# [EXCERPTED TEXT]
◆ ◆ ◆ ◆

Irani

Personal information
- Full name: Irani Pereira de Brito
- Date of birth: 1 March 1976
- Place of birth: Recife, Brazil
- Date of death: 31 December 2020 (aged 44)
- Place of death: Recife, Brazil
- Height: 1.83 m (6 ft 0 in)
- Position(s): Forward

Youth career
- –1997: Sport Recife

Senior career*
- Years: Team / Apps / (Gls)
- 1996–2001: Sport Recife
- 1997: → Internacional (loan)
- 1997: → Guarani (loan)

= Irani (footballer) =

Brazilian footballer

Irani Pereira de Brito (1 March 1976 – 31 December 2020), simply known as Irani, was a Brazilian professional footballer who played as a forward.

==Career==

Great highlight of the 1997 Copa São Paulo de Futebol Jr. for Sport, Irani made history due to the final of the 1998 Pernambucano Championship, where he scored two goals. He won a three times the state championship in addition to the 2000 Copa do Nordeste.

==Honours==

- Sport
- Copa do Nordeste: 2000
- Campeonato Pernambucano: 1998, 1999, 2000

==Death==

Irani died on 31 December 2020, at Getúlio Vargas Hospital in Recife, a victim of COVID-19.

◆ ◆ ◆ ◆

# [DATA SECTION]
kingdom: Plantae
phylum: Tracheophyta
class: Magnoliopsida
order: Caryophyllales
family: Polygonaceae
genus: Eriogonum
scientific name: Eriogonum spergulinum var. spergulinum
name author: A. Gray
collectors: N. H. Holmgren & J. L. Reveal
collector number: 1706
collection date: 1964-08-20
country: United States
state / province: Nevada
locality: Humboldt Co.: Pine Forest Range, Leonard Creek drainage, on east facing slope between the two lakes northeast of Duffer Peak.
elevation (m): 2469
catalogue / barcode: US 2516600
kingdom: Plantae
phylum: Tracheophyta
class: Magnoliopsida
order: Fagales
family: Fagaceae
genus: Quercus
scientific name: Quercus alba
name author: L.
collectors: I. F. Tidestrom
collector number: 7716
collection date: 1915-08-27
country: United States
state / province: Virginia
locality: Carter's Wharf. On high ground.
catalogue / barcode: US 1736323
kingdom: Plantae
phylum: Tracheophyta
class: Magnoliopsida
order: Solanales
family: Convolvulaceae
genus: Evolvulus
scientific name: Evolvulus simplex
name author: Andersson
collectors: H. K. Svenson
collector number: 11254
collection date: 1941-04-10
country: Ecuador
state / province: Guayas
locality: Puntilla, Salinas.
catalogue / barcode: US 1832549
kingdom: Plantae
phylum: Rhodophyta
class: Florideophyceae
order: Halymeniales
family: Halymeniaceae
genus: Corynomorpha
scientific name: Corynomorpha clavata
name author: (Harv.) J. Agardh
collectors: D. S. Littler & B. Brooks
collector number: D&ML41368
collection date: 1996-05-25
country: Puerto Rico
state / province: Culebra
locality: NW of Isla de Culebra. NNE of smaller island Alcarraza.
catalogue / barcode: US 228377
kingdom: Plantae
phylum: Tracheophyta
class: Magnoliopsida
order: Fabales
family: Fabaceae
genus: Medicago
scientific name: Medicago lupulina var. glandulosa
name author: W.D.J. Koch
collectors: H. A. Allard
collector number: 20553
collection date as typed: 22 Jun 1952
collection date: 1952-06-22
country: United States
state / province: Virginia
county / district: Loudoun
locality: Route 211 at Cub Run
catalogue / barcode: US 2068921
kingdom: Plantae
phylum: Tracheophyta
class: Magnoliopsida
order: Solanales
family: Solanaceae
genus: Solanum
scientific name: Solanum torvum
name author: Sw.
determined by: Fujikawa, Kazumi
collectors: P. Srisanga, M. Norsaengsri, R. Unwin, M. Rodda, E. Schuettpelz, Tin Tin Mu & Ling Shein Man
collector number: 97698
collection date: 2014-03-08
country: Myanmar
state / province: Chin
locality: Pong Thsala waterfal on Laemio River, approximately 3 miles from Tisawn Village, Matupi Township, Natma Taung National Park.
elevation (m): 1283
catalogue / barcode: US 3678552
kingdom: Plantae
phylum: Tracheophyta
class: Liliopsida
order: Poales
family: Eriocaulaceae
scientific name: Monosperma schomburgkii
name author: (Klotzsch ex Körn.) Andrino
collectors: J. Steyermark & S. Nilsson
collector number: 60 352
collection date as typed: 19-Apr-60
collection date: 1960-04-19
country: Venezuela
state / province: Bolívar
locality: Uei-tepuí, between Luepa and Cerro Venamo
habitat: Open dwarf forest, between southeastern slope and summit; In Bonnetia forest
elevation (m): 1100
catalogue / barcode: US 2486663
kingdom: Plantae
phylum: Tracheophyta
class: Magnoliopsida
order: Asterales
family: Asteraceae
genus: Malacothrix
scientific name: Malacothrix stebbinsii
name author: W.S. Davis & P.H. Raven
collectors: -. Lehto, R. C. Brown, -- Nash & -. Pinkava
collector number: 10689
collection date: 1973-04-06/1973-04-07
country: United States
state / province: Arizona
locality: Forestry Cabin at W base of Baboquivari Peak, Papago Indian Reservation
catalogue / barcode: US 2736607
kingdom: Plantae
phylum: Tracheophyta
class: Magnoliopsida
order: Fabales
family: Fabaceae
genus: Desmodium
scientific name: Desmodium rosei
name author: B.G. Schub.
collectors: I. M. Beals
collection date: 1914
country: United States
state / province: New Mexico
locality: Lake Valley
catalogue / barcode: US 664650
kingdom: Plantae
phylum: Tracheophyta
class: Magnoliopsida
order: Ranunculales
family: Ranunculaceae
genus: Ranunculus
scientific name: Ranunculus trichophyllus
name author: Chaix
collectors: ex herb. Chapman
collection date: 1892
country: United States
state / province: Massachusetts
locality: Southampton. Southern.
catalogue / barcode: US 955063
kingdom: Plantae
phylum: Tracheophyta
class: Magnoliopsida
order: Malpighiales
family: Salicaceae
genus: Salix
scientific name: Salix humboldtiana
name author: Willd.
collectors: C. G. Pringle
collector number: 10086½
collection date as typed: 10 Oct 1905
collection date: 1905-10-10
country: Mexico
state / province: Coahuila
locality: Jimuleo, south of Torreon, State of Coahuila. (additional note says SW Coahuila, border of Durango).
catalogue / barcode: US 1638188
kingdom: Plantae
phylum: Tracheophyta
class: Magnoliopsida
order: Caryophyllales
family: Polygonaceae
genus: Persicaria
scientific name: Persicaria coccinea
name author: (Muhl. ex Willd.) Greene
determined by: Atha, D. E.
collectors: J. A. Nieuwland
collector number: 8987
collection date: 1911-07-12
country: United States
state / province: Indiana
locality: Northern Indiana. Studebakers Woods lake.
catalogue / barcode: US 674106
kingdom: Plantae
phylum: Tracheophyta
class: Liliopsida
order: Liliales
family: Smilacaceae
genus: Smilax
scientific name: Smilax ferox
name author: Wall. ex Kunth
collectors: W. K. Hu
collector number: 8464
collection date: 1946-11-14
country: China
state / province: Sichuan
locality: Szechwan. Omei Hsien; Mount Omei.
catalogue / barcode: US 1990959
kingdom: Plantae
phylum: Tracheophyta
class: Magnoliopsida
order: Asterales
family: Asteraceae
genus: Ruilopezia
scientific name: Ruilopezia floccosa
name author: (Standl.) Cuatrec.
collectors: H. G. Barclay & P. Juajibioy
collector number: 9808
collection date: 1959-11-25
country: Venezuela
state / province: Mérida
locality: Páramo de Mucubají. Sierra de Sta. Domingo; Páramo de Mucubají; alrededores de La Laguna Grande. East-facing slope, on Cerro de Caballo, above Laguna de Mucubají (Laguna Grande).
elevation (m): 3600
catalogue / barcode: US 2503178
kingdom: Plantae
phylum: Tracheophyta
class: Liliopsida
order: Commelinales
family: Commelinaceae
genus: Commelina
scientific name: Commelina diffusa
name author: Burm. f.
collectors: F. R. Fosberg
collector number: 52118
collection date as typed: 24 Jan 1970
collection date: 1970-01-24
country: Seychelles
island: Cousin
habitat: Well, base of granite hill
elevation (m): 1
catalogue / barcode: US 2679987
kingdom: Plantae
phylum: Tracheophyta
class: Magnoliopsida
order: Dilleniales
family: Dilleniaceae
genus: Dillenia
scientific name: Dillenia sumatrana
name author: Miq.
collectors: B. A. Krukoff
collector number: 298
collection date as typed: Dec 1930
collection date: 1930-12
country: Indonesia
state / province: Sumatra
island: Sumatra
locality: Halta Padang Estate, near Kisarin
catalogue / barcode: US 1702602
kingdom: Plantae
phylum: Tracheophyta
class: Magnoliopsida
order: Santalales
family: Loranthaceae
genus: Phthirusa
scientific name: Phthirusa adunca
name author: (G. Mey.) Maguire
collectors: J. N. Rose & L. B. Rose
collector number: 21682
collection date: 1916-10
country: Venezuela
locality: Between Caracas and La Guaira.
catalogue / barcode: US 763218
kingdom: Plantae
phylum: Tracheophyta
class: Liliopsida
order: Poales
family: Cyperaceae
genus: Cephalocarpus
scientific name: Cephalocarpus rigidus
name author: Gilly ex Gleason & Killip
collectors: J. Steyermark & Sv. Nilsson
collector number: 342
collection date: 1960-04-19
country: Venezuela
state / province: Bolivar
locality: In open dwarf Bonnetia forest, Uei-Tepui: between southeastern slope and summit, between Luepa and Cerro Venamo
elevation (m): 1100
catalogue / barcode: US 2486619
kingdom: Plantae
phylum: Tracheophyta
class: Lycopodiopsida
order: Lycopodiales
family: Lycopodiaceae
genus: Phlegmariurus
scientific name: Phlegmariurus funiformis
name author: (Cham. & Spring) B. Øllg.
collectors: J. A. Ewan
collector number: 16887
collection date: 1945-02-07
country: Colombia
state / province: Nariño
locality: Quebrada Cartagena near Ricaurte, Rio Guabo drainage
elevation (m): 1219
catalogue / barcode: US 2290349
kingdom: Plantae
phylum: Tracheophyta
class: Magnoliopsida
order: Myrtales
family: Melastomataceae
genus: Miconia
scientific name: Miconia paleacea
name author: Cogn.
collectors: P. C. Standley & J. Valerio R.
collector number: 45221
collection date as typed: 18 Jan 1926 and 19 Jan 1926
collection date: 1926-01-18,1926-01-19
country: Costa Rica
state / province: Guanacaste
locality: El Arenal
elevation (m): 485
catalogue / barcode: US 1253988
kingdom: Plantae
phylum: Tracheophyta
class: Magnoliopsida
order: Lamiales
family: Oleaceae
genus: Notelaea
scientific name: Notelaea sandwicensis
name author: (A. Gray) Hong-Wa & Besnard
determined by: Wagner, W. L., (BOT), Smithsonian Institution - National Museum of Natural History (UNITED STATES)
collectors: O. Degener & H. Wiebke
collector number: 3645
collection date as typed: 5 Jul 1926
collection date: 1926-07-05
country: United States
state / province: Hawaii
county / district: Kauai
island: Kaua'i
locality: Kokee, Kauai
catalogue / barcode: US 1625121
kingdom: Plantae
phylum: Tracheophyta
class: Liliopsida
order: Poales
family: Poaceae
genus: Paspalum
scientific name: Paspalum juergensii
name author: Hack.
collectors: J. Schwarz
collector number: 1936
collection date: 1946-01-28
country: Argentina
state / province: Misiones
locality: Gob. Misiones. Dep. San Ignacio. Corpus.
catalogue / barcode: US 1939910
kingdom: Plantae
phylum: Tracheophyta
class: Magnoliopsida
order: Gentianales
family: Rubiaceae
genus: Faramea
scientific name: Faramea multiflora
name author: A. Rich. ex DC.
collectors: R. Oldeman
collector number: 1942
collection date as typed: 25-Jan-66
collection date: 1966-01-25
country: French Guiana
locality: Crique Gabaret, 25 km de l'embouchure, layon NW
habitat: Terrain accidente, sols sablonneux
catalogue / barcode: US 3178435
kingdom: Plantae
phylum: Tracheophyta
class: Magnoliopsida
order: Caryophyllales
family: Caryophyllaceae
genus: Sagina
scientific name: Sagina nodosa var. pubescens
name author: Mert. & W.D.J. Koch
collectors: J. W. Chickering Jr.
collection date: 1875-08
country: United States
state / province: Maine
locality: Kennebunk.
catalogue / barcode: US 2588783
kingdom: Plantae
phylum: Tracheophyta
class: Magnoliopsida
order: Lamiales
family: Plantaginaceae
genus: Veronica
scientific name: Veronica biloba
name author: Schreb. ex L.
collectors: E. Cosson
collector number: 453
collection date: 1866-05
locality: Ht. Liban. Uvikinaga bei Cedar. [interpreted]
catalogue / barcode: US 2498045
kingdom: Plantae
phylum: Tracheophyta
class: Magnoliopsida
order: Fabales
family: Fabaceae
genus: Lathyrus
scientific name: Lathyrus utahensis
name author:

◆ ◆ ◆ ◆

# [USING THE INFORMATION]
1. Repeat the part of the article on Irani between "Personal information" and "2020 (aged 44)", inclusive.
2. Answer these questions from the article on Irani:
(a) In what city was Irani born?
(b) In what year did he win the Copa do Nordeste?
(c) In which hospital did he die?
The items have nothing to do with the article on Irani.

# [TASK RESPONSES]
1.
Personal information
- Full name: Irani Pereira de Brito
- Date of birth: 1 March 1976
- Place of birth: Recife, Brazil
- Date of death: 31 December 2020 (aged 44)

2.
(a) Recife, Brazil
(b) 2000
(c) Getúlio Vargas Hospital in Recife